| Exemplary
rural broadcasters recognized by colleagues
September 2006
Don Neagle of WRUS Radio in Russellville
and Jim Freeland of WCBL AM-FM in Benton received
the Kentucky Mike award for outstanding personal contributions to
Kentucky broadcasting at the fall 2005 conference of the Kentucky
Broadcasters Association. Both are great examples of good small-town
broadcasters (Freeland said "I have lived the dream"),
but Neagle is an old friend of Al Cross, director of the Institute
for Rural Journalism and Community Issues, so this report
focuses on Neagle.
Francis Nash of Grayson, the recognized historian of Kentucky broadcasting,
introduced Neagle as "a very historic radio figure." He
said, "Don Neagle . . . has become a true household name in
Western Kentucky, and I think Don certainly epitomizes what a small-town
broadcaster is supposed to be, wearing every hat you can think of
– announcer, salesman, news reporter, sports commentator and
manager, and I’m sure probably swept a few floors, too. Folks
in Logan County have been waking up to his smooth delivery, his
sharp insights and his jovial manner for half of a century. His
‘Feedback’ show has served as a platform for local,
regional and national figures. He’s earned the respect of
the community there, and that respect has certainly gone beyond
the boundaries of that community and the radio station."

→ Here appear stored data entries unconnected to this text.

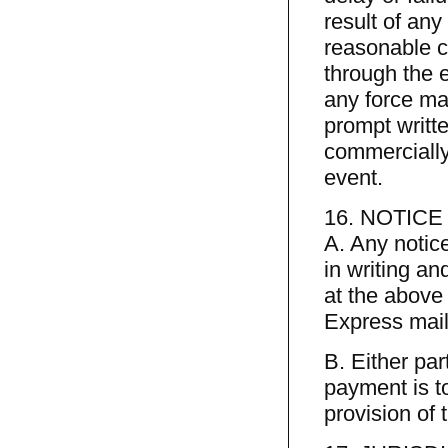
result of any
reasonable c
through the e
any force maj
prompt writte
commercially
event.
16. NOTIC
A. Any notic
in writing an
at the above 
Express mail
B. Either pa
payment is to
provision of 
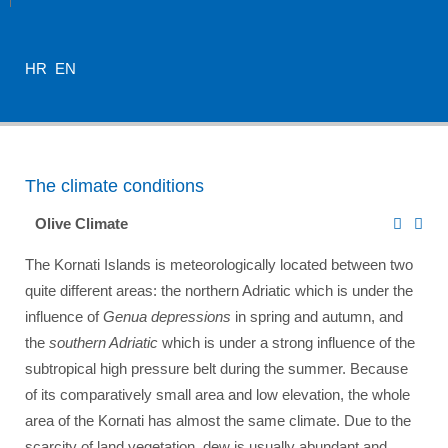
HR
EN
The climate conditions
Olive Climate
The Kornati Islands is meteorologically located between two
quite different areas: the northern Adriatic which is under the
influence of
Genua depressions
in spring and autumn, and
the
southern Adriatic
which is under a strong influence of the
subtropical high pressure belt during the summer. Because
of its comparatively small area and low elevation, the whole
area of the Kornati has almost the same climate. Due to the
scarcity of land vegetation, dew is usually abundant and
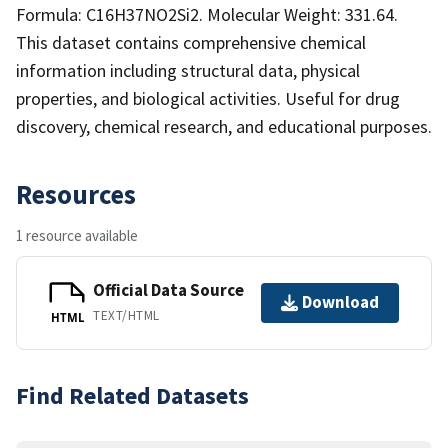
Formula: C16H37NO2Si2. Molecular Weight: 331.64.
This dataset contains comprehensive chemical
information including structural data, physical
properties, and biological activities. Useful for drug
discovery, chemical research, and educational purposes.
Resources
1 resource available
Official Data Source
Download
TEXT/HTML
HTML
Find Related Datasets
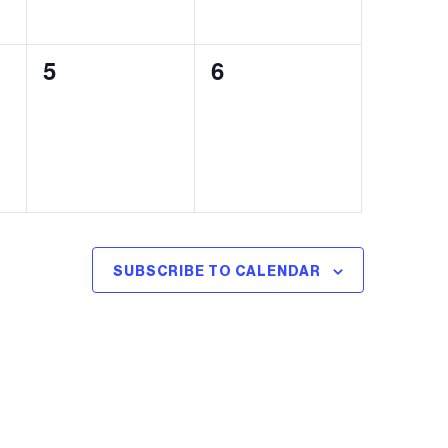
0
0
5
6
events,
events,
SUBSCRIBE TO CALENDAR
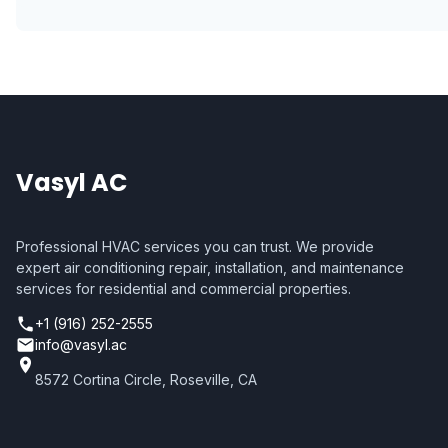
Vasyl AC
Professional HVAC services you can trust. We provide
expert air conditioning repair, installation, and maintenance
services for residential and commercial properties.
+1 (916) 252-2555
info@vasyl.ac
8572 Cortina Circle, Roseville, CA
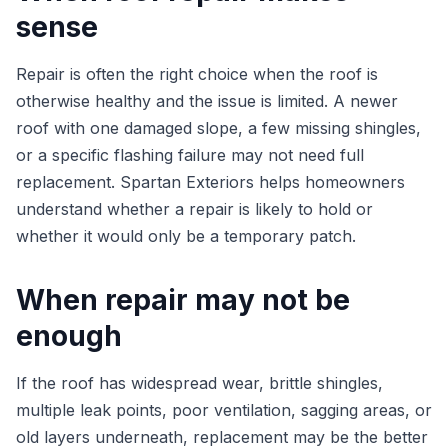
sense
Repair is often the right choice when the roof is
otherwise healthy and the issue is limited. A newer
roof with one damaged slope, a few missing shingles,
or a specific flashing failure may not need full
replacement. Spartan Exteriors helps homeowners
understand whether a repair is likely to hold or
whether it would only be a temporary patch.
When repair may not be
enough
If the roof has widespread wear, brittle shingles,
multiple leak points, poor ventilation, sagging areas, or
old layers underneath, replacement may be the better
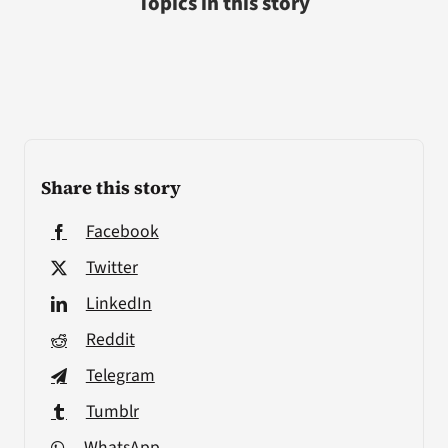
Topics in this story
Share this story
Facebook
Twitter
LinkedIn
Reddit
Telegram
Tumblr
WhatsApp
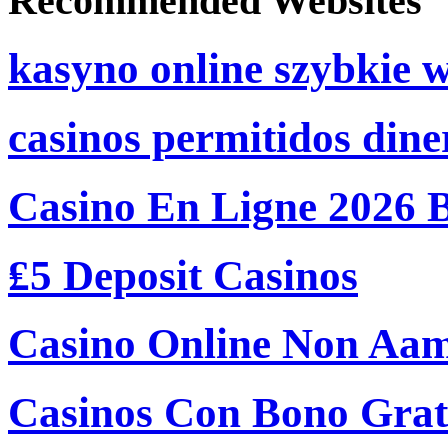
Recommended Websites
kasyno online szybkie 
casinos permitidos dine
Casino En Ligne 2026 
₤5 Deposit Casinos
Casino Online Non Aam
Casinos Con Bono Grati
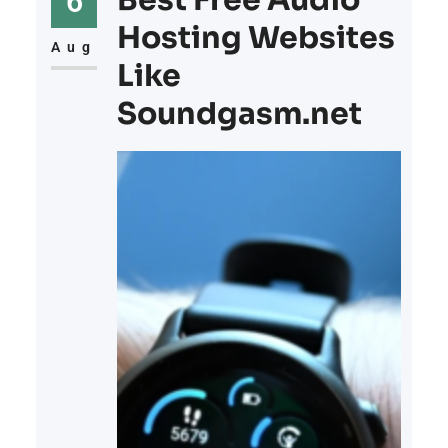
Best Free Audio
6
Hosting Websites
Aug
Like
Soundgasm.net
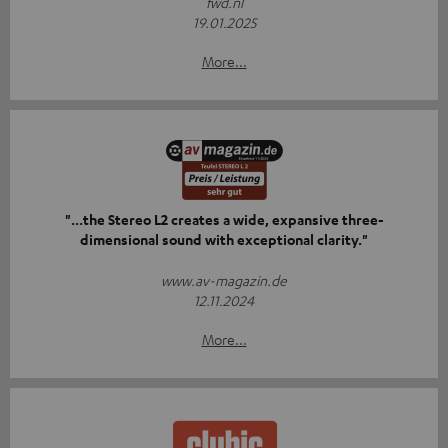
fwd.nl
19.01.2025
More...
"...the Stereo L2 creates a wide, expansive three-
dimensional sound with exceptional clarity."
www.av-magazin.de
12.11.2024
More...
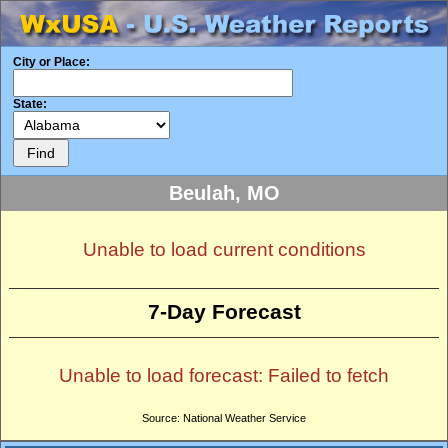
City or Place:
State:
Beulah, MO
Unable to load current conditions
7-Day Forecast
Unable to load forecast: Failed to fetch
Source: National Weather Service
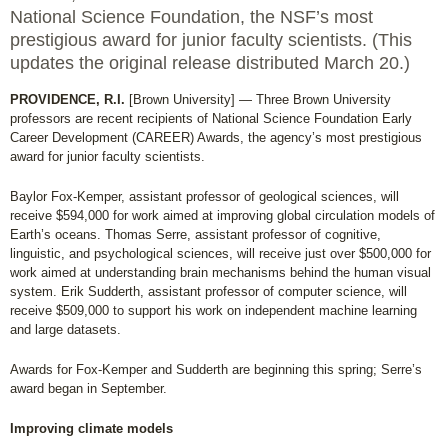
National Science Foundation, the NSF’s most
prestigious award for junior faculty scientists. (This
updates the original release distributed March 20.)
PROVIDENCE, R.I.
[Brown University] — Three Brown University
professors are recent recipients of National Science Foundation Early
Career Development (CAREER) Awards, the agency’s most prestigious
award for junior faculty scientists.
Baylor Fox-Kemper, assistant professor of geological sciences, will
receive $594,000 for work aimed at improving global circulation models of
Earth’s oceans. Thomas Serre, assistant professor of cognitive,
linguistic, and psychological sciences, will receive just over $500,000 for
work aimed at understanding brain mechanisms behind the human visual
system. Erik Sudderth, assistant professor of computer science, will
receive $509,000 to support his work on independent machine learning
and large datasets.
Awards for Fox-Kemper and Sudderth are beginning this spring; Serre’s
award began in September.
Improving climate models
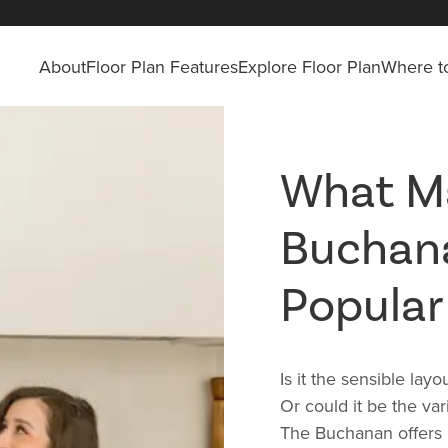
About
Floor Plan Features
Explore Floor Plan
Where to
What M
Buchan
Popular
Is it the sensible lay
Or could it be the va
The Buchanan offers a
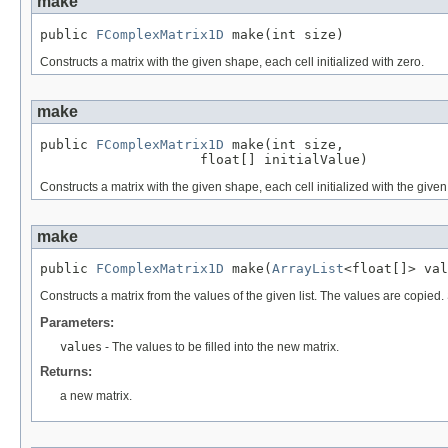
make
public 
FComplexMatrix1D
 make(int size)
Constructs a matrix with the given shape, each cell initialized with zero.
make
public 
FComplexMatrix1D
 make(int size,

                    float[] initialValue)
Constructs a matrix with the given shape, each cell initialized with the given
make
public 
FComplexMatrix1D
 make(
ArrayList
<float[]> val
Constructs a matrix from the values of the given list. The values are copi
Parameters:
values
- The values to be filled into the new matrix.
Returns:
a new matrix.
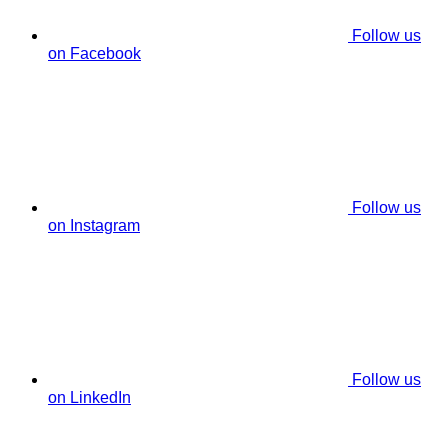
Follow us
on Facebook
Follow us
on Instagram
Follow us
on LinkedIn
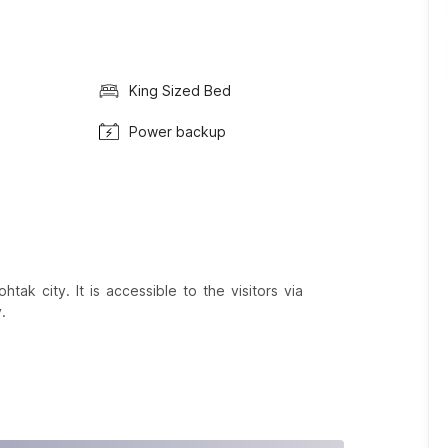
King Sized Bed
Power backup
tak city. It is accessible to the visitors via
.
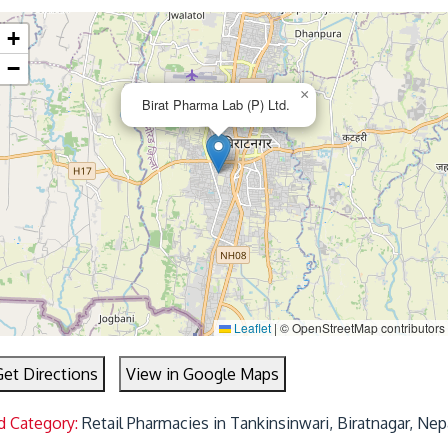
+
−
×
Birat Pharma Lab (P) Ltd.
Leaflet
|
© OpenStreetMap contributors
Get Directions
View in Google Maps
d Category:
Retail Pharmacies in Tankinsinwari, Biratnagar, Nep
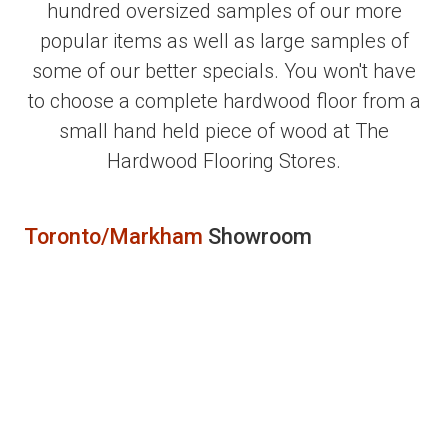
hundred oversized samples of our more
popular items as well as large samples of
some of our better specials. You won't have
to choose a complete hardwood floor from a
small hand held piece of wood at The
Hardwood Flooring Stores.
Toronto/Markham
Showroom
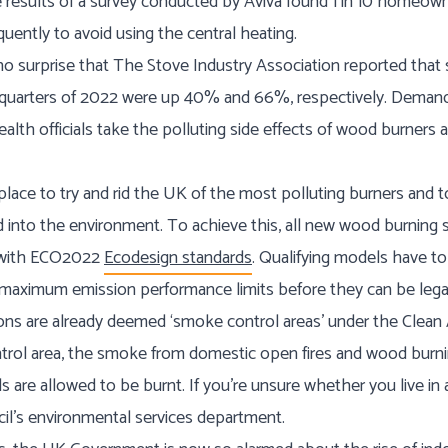
results of a survey conducted by Aviva found 1 in 10 homeown
quently to avoid using the central heating.
no surprise that The Stove Industry Association reported that
d quarters of 2022 were up 40% and 66%, respectively. Deman
ealth officials take the polluting side effects of wood burners
n place to try and rid the UK of the most polluting burners and
ed into the environment. To achieve this, all new wood burning 
y with ECO2022
Ecodesign standards
. Qualifying models have 
 maximum emission performance limits before they can be legall
ons are already deemed ‘smoke control areas’ under the Clean Ai
ntrol area, the smoke from domestic open fires and wood burnin
s are allowed to be burnt. If you’re unsure whether you live in
cil’s environmental services department.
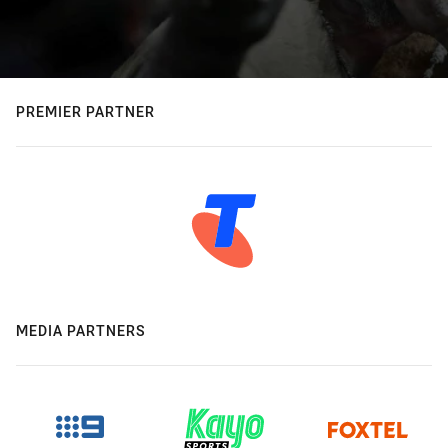
PREMIER PARTNER
MEDIA PARTNERS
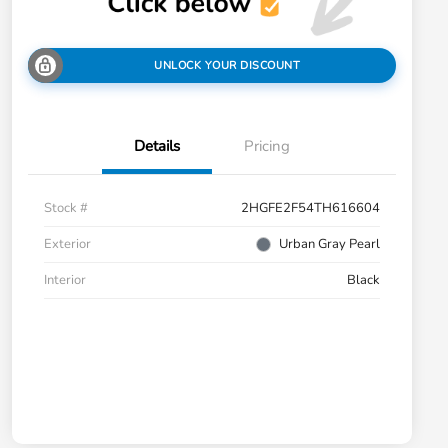
UNLOCK YOUR DISCOUNT
Details
Pricing
Stock #
2HGFE2F54TH616604
Exterior
Urban Gray Pearl
Interior
Black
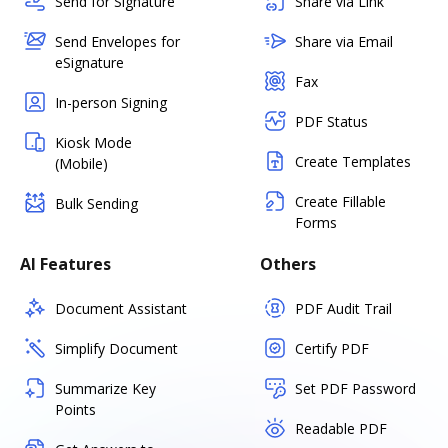
Send for Signature
Share via Link
Send Envelopes for
Share via Email
eSignature
Fax
In-person Signing
PDF Status
Kiosk Mode
Create Templates
(Mobile)
Create Fillable
Bulk Sending
Forms
AI Features
Others
Document Assistant
PDF Audit Trail
Simplify Document
Certify PDF
Summarize Key
Set PDF Password
Points
Readable PDF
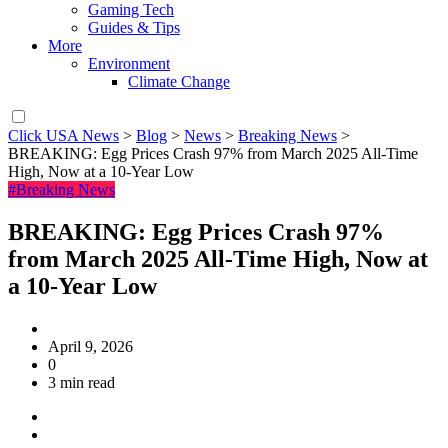
Gaming Tech
Guides & Tips
More
Environment
Climate Change
Click USA News
>
Blog
>
News
>
Breaking News
>
BREAKING: Egg Prices Crash 97% from March 2025 All-Time
High, Now at a 10-Year Low
#Breaking News
BREAKING: Egg Prices Crash 97%
from March 2025 All-Time High, Now at
a 10-Year Low
April 9, 2026
0
3 min read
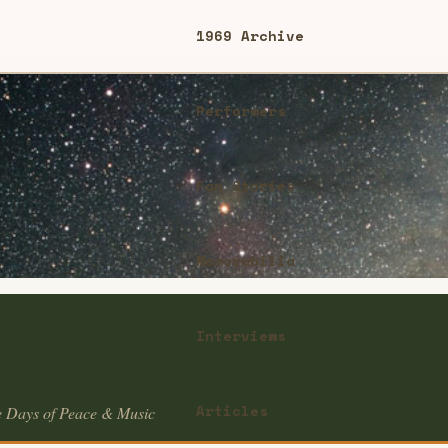
1969 Archive
Performers
Fan Stories
Memorabilia
Interviews
Articles
e Days of Peace & Music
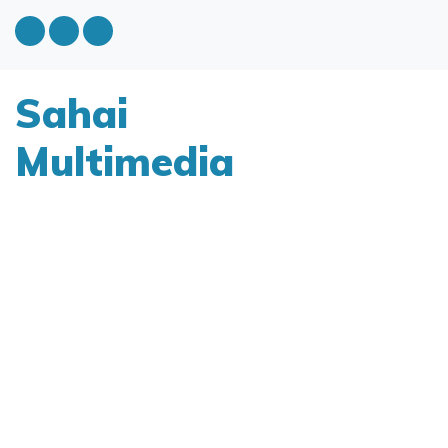
Sahai
Multimedia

Neagle, said, "This all I ever wanted to do. My mother made
a picture of me at four years old talking into a little headset
on my uncle’s crystal radio, pretending I was on the radio."
Neagle, 68, started broadcasting in 1954 from a remote studio in
his hometown of Greensburg for a Campbellsville station. He moved
from Campbellsville to Harrodsburg to Glasgow to Bowling Green before
going to Russellville in 1958, shortly after the arrival there of
print journalist Al Smith, whom Neagle said "taught me something
about integrity in reporting news." Cross, who worked from
1975 to 1977 at the newspaper Smith owned Russellville, writes:
"Don Neagle is a shining example of the essential role that
small-town journalists must play in their communities -- trusted
reporters, valued commentators, active citizens, community builders
and conveners of civil, public discourse."
Other award winners were: Nash, the Al Temple Award for service
to KBA; Greg Stotlemyer of WTVQ-TV, Lexington,
Kentucky Farm Bureau Communications Award; J.B.
Crawley of Campbellsville and Roger Jeffers of Hopkinsville, J.T.
Whitlock Life Member Award for retiring broadcasters; and Jack Crowner
of Farm
Service Radio Network, Ralph Gabbard Distinguished
Service Award. Crowner, who retired in January from Clear
Channel in Louisville, is a familiar name in farm circles;
he was president of the National Association of Farm Broadcasters
in 1970, its Farm Broadcaster of the Year in 1990 and inducted into
its Hall of Fame in 2004. Stotlemyer, who won the Farm Bureau award
for coverage of big changes in tobacco, told the crowd he "thought
tobacco was cabbage" when he moved to Kentucky years ago, but
"I really enjoyed telling the stories of the farmers around
the state, because they are the backbone of the state."